Questions and Answers

What can you recycle plastic bottles into?
Just about anything! Berghaus make fleeces, Patagonia[7] make high quality fleece gloves, hats, cardigans and even baby clothes from recycled plastic. Delleve make plastic pipes and supply plastic flakes to other manufacturers. Other companies make watering cans, fences, street signs, rulers and even children's adventure playgrounds[8]. A Birmingham firm, Linpac Environmental [9] make kerbside recycling collection boxes.

What do you expect the council to do with the bottles?
The council should respond to the people who have sent them messages, and then recycle the bottles. We'll also pass on a list of the 238 other councils which do recycle plastic, just in case Birmingham City Council need any help or advice.

What about the transportation of plastic for recycling?
Obviously, it's better to recycle as locally as possible, but because recycling saves so much energy, it can be worthwhile transporting it long distances. With local plastic recycling plants having to import
from abroad, it certainly makes economic and environmental sense to recycle.

Aren't plastic bottles too bulky to recycle?
Because plastic bottles trap a lot of air, they help fill up normal "rubbish trucks" so they have to go back to base more often. Separating out the plastics prevents this, and new crushing machines can reduce volumes. It's also worth noting that the people of Birmingham already pay for the collection of plastic bottles – but we don't get money back by selling them on for recycling.

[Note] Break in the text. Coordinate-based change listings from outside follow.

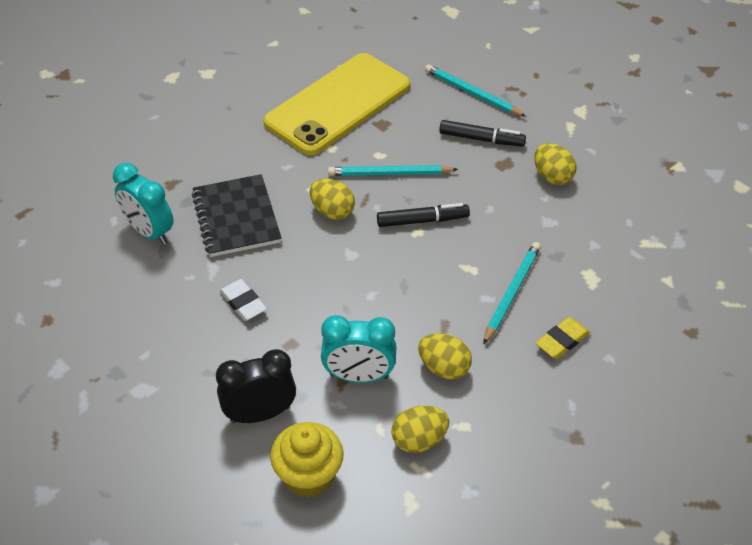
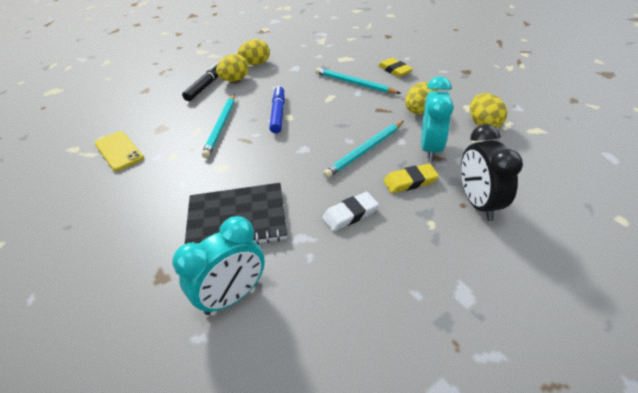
camera: 80 degrees left, 5 degrees down
yellow phone [263,53,410,155] -> yellow phone [95,131,144,171], size x0.45
yellow cupcake [270,422,344,498] -> none
yellow egg [309,179,355,220] -> yellow egg moved to [216,54,249,82]
black marker [377,203,470,227] -> blue marker [269,86,285,134]
turquoise pencil [425,64,526,117] -> turquoise pencil moved to [323,121,404,178]
none -> yellow eraser [384,164,439,193]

Doesn't the incinerator generate energy by burning bottles?
It generates more energy than dumping the bottles, but much less than would be saved by recycling them. What's more, it releases poisonous fumes into the air. Recycling plastic bottles uses eight times less energy than producing new plastic. If plastic is burnt, then new plastic has to be made, which means importing oil from halfway across the world, leading to yet more pollution.